Exercise:
Below are records to transcribe exactly, without their pictures.
═══
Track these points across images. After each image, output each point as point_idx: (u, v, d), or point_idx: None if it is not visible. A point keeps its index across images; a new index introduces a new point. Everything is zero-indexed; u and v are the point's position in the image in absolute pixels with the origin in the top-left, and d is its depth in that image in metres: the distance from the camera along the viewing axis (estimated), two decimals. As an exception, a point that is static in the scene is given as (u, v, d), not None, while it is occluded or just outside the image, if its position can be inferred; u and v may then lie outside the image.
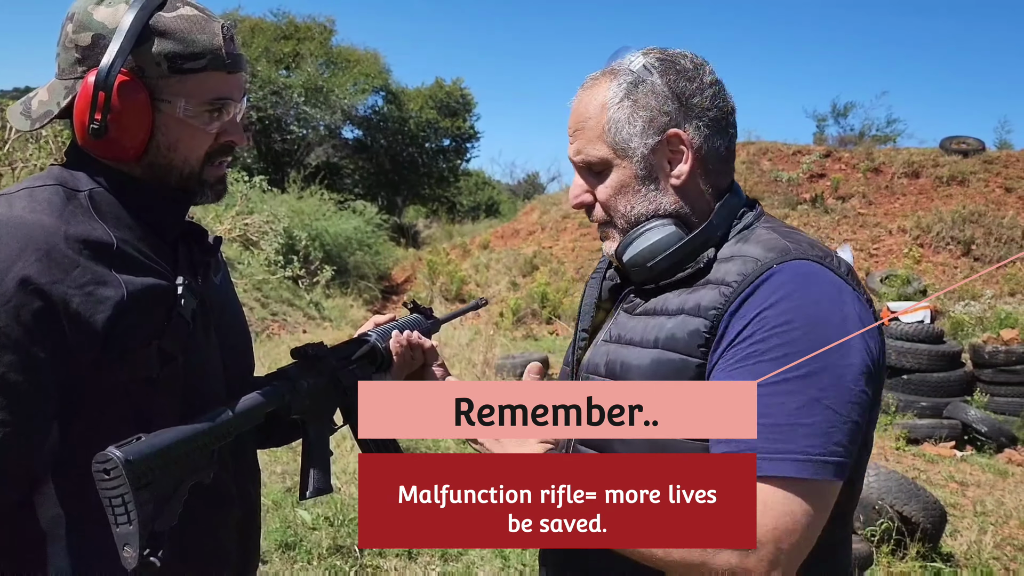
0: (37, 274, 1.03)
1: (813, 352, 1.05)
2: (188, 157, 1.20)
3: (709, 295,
═══
Output of the exercise:
Track these points across images. After each image, output each point as point_idx: (u, v, d), or point_idx: None if it is not visible. A point keeps its index across images; a new index introduces a new point. Everything is zero-indexed; u and v are the point's position in the image in absolute pixels with the origin in the top-left, and d is its depth in that image in metres: the distance from the camera along the viewing axis (estimated), two decimals. As an exception, a point that is static in the scene is given as (u, v, d), not None, while it is occluded or just outside the image, if its position can be inferred; u and v may then lie outside the image.
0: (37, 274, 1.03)
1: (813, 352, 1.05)
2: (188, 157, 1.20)
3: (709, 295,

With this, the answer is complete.